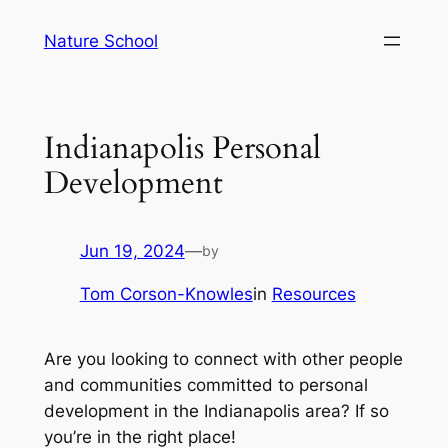
Skip
Nature School
to
content
Indianapolis Personal
Development
Jun 19, 2024
—
by
Tom Corson-Knowles
in
Resources
Are you looking to connect with other people
and communities committed to personal
development in the Indianapolis area? If so
you’re in the right place!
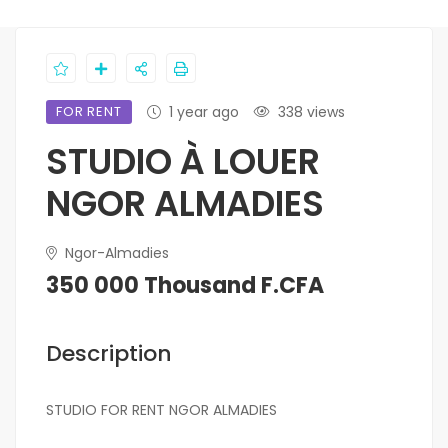
FOR RENT
1 year ago
338 views
STUDIO À LOUER
NGOR ALMADIES
Ngor-Almadies
350 000 Thousand F.CFA
Description
STUDIO FOR RENT NGOR ALMADIES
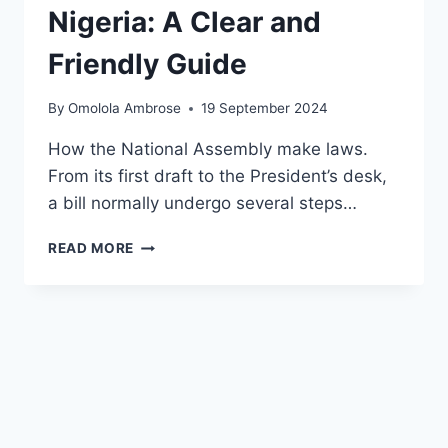
Nigeria: A Clear and
Friendly Guide
By
Omolola Ambrose
19 September 2024
How the National Assembly make laws.
From its first draft to the President’s desk,
a bill normally undergo several steps…
READ MORE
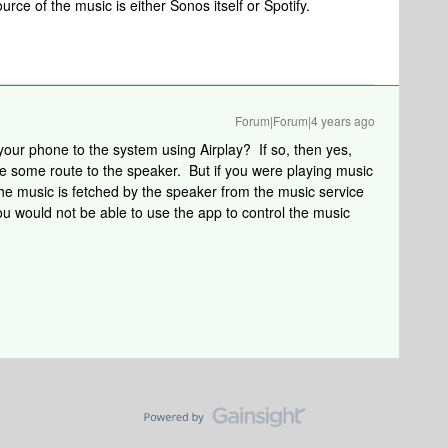
rce of the music is either Sonos itself or Spotify.
Forum|Forum|4 years ago
your phone to the system using Airplay? If so, then yes,
ve some route to the speaker. But if you were playing music
the music is fetched by the speaker from the music service
u would not be able to use the app to control the music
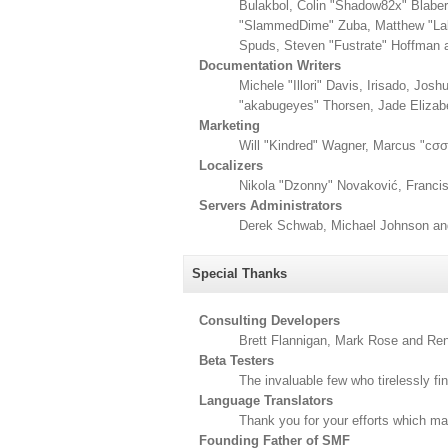
Bulakbol, Colin "Shadow82x" Blaber
"SlammedDime" Zuba, Matthew "Labr
Spuds, Steven "Fustrate" Hoffman 
Documentation Writers
Michele "Illori" Davis, Irisado, Jo
"akabugeyes" Thorsen, Jade Elizab
Marketing
Will "Kindred" Wagner, Marcus "cσσ
Localizers
Nikola "Dzonny" Novaković, Franci
Servers Administrators
Derek Schwab, Michael Johnson and
Special Thanks
Consulting Developers
Brett Flannigan, Mark Rose and Re
Beta Testers
The invaluable few who tirelessly fi
Language Translators
Thank you for your efforts which mak
Founding Father of SMF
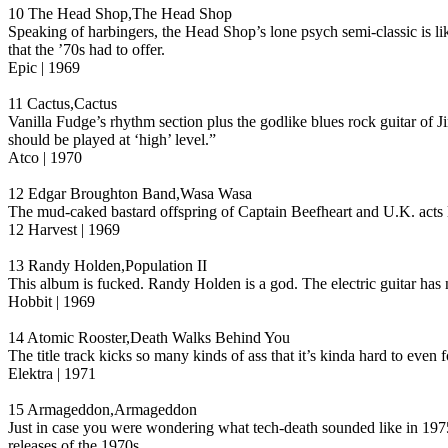
10 The Head Shop,The Head Shop
Speaking of harbingers, the Head Shop’s lone psych semi-classic is 
that the ’70s had to offer.
Epic | 1969
11 Cactus,Cactus
Vanilla Fudge’s rhythm section plus the godlike blues rock guitar of 
should be played at ‘high’ level.”
Atco | 1970
12 Edgar Broughton Band,Wasa Wasa
The mud-caked bastard offspring of Captain Beefheart and U.K. acts 
12 Harvest | 1969
13 Randy Holden,Population II
This album is fucked. Randy Holden is a god. The electric guitar has
Hobbit | 1969
14 Atomic Rooster,Death Walks Behind You
The title track kicks so many kinds of ass that it’s kinda hard to even
Elektra | 1971
15 Armageddon,Armageddon
Just in case you were wondering what tech-death sounded like in 1
releases of the 1970s.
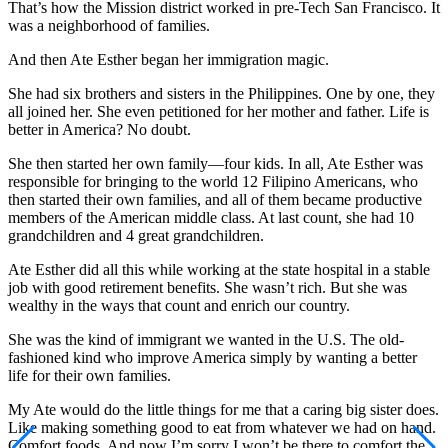
That’s how the Mission district worked in pre-Tech San Francisco. It
was a neighborhood of families.
And then Ate Esther began her immigration magic.
She had six brothers and sisters in the Philippines. One by one, they
all joined her. She even petitioned for her mother and father. Life is
better in America? No doubt.
She then started her own family—four kids. In all, Ate Esther was
responsible for bringing to the world 12 Filipino Americans, who
then started their own families, and all of them became productive
members of the American middle class. At last count, she had 10
grandchildren and 4 great grandchildren.
Ate Esther did all this while working at the state hospital in a stable
job with good retirement benefits. She wasn’t rich. But she was
wealthy in the ways that count and enrich our country.
She was the kind of immigrant we wanted in the U.S. The old-
fashioned kind who improve America simply by wanting a better
life for their own families.
My Ate would do the little things for me that a caring big sister does.
Like making something good to eat from whatever we had on hand.
Comfort foods. And now I’m sorry I won’t be there to comfort the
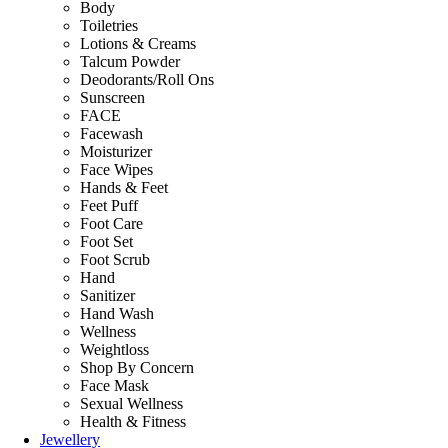
Body
Toiletries
Lotions & Creams
Talcum Powder
Deodorants/Roll Ons
Sunscreen
FACE
Facewash
Moisturizer
Face Wipes
Hands & Feet
Feet Puff
Foot Care
Foot Set
Foot Scrub
Hand
Sanitizer
Hand Wash
Wellness
Weightloss
Shop By Concern
Face Mask
Sexual Wellness
Health & Fitness
Jewellery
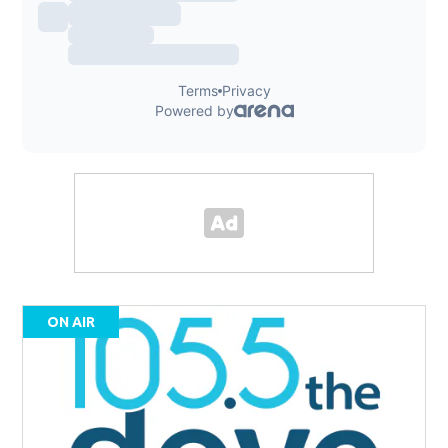
ON AIR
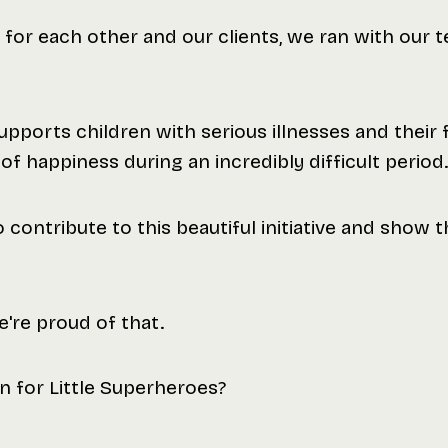
 for each other and our clients, we ran with our
pports children with serious illnesses and their fa
 happiness during an incredibly difficult period.
o contribute to this beautiful initiative and show 
're proud of that.
n for Little Superheroes?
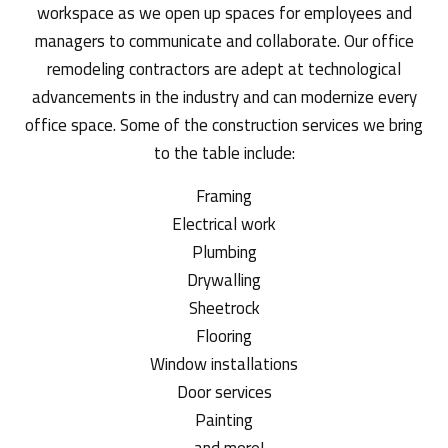
workspace as we open up spaces for employees and
managers to communicate and collaborate. Our office
remodeling contractors are adept at technological
advancements in the industry and can modernize every
office space. Some of the construction services we bring
to the table include:
Framing
Electrical work
Plumbing
Drywalling
Sheetrock
Flooring
Window installations
Door services
Painting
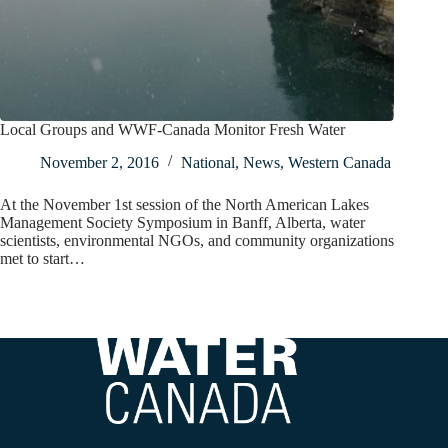
Local Groups and WWF-Canada Monitor Fresh Water
November 2, 2016
National
,
News
,
Western Canada
At the November 1st session of the North American Lakes
Management Society Symposium in Banff, Alberta, water
scientists, environmental NGOs, and community organizations
met to start…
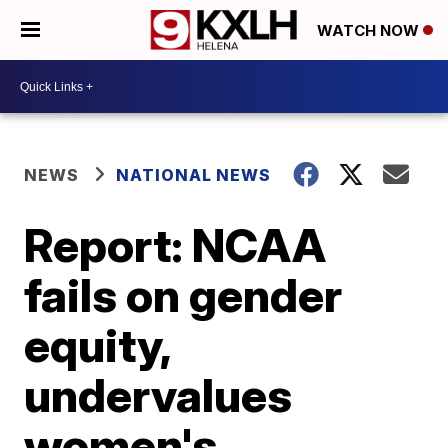
WATCH NOW
NEWS
NATIONAL NEWS
Report: NCAA
fails on gender
equity,
undervalues
women's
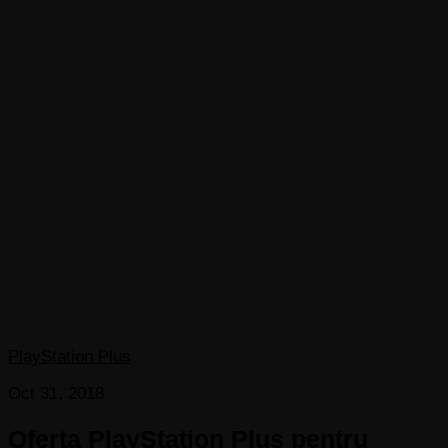
PlayStation Plus
Oct 31, 2018
Oferta PlayStation Plus pentru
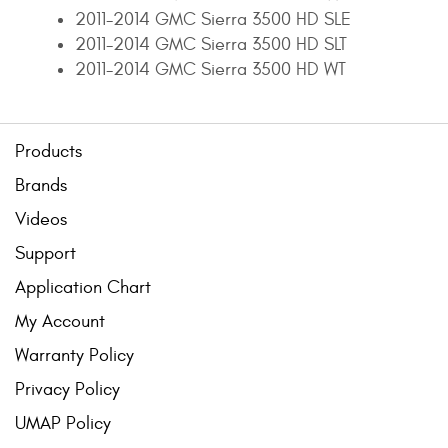
2011-2014 GMC Sierra 3500 HD SLE
2011-2014 GMC Sierra 3500 HD SLT
2011-2014 GMC Sierra 3500 HD WT
Products
Brands
Videos
Support
Application Chart
My Account
Warranty Policy
Privacy Policy
UMAP Policy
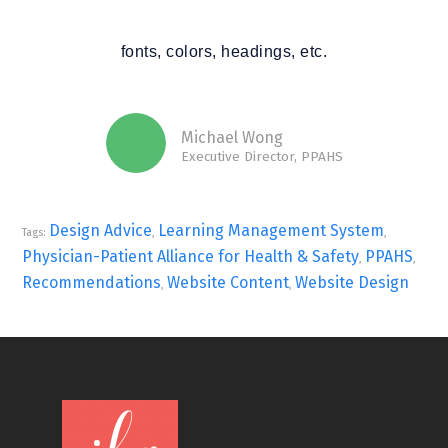
fonts, colors, headings, etc.
Michael Wong
Executive Director, PPAHS
Design Advice
Learning Management System
Tags:
,
,
Physician-Patient Alliance for Health & Safety
PPAHS
,
,
Recommendations
Website Content
Website Design
,
,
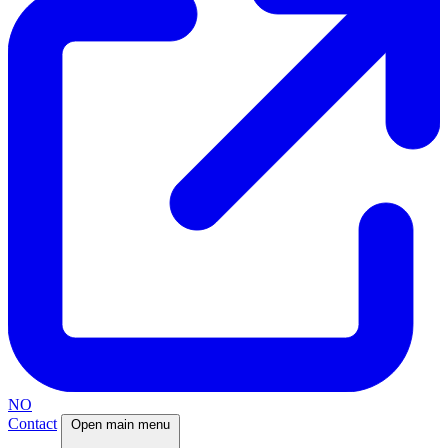
NO
Contact
Open main menu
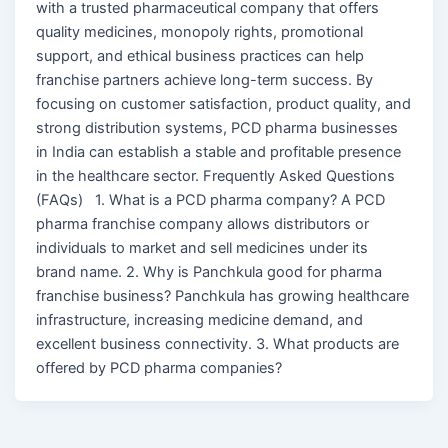
with a trusted pharmaceutical company that offers
quality medicines, monopoly rights, promotional
support, and ethical business practices can help
franchise partners achieve long-term success. By
focusing on customer satisfaction, product quality, and
strong distribution systems, PCD pharma businesses
in India can establish a stable and profitable presence
in the healthcare sector. Frequently Asked Questions
(FAQs) 1. What is a PCD pharma company? A PCD
pharma franchise company allows distributors or
individuals to market and sell medicines under its
brand name. 2. Why is Panchkula good for pharma
franchise business? Panchkula has growing healthcare
infrastructure, increasing medicine demand, and
excellent business connectivity. 3. What products are
offered by PCD pharma companies?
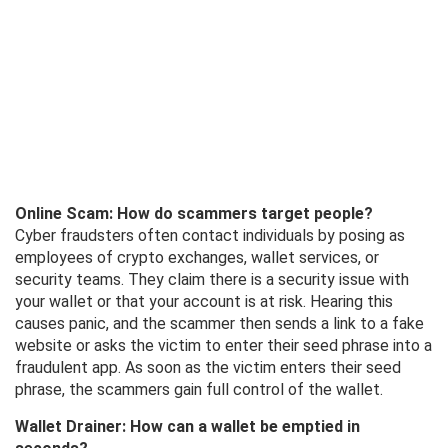
Online Scam: How do scammers target people?
Cyber ​​fraudsters often contact individuals by posing as
employees of crypto exchanges, wallet services, or
security teams. They claim there is a security issue with
your wallet or that your account is at risk. Hearing this
causes panic, and the scammer then sends a link to a fake
website or asks the victim to enter their seed phrase into a
fraudulent app. As soon as the victim enters their seed
phrase, the scammers gain full control of the wallet.
Wallet Drainer: How can a wallet be emptied in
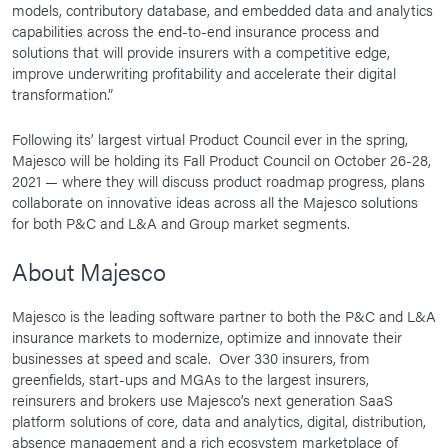
models, contributory database, and embedded data and analytics
capabilities across the end-to-end insurance process and
solutions that will provide insurers with a competitive edge,
improve underwriting profitability and accelerate their digital
transformation.”
Following its’ largest virtual Product Council ever in the spring,
Majesco will be holding its Fall Product Council on October 26-28,
2021 — where they will discuss product roadmap progress, plans
collaborate on innovative ideas across all the Majesco solutions
for both P&C and L&A and Group market segments.
About Majesco
Majesco is the leading software partner to both the P&C and L&A
insurance markets to modernize, optimize and innovate their
businesses at speed and scale. Over 330 insurers, from
greenfields, start-ups and MGAs to the largest insurers,
reinsurers and brokers use Majesco’s next generation SaaS
platform solutions of core, data and analytics, digital, distribution,
absence management and a rich ecosystem marketplace of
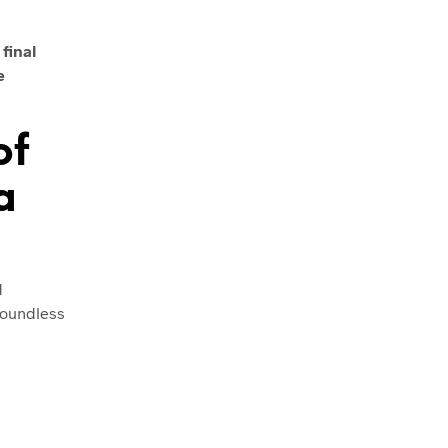
final
e
of
a
d
 boundless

- **Directions**: Take the lines above from the one containing "Documentation Writers" to the one containing "Beta Testers" and retype them exactly, both ends included, with nothing added.

- **Result of the task**:
Documentation Writers
Michele "Illori" Davis, Irisado, Jo
"akabugeyes" Thorsen, Jade Elizab
Marketing
Will "Kindred" Wagner, Marcus "cσσ
Localizers
Nikola "Dzonny" Novaković, Franci
Servers Administrators
Derek Schwab, Michael Johnson and
Special Thanks
Consulting Developers
Brett Flannigan, Mark Rose and Re
Beta Testers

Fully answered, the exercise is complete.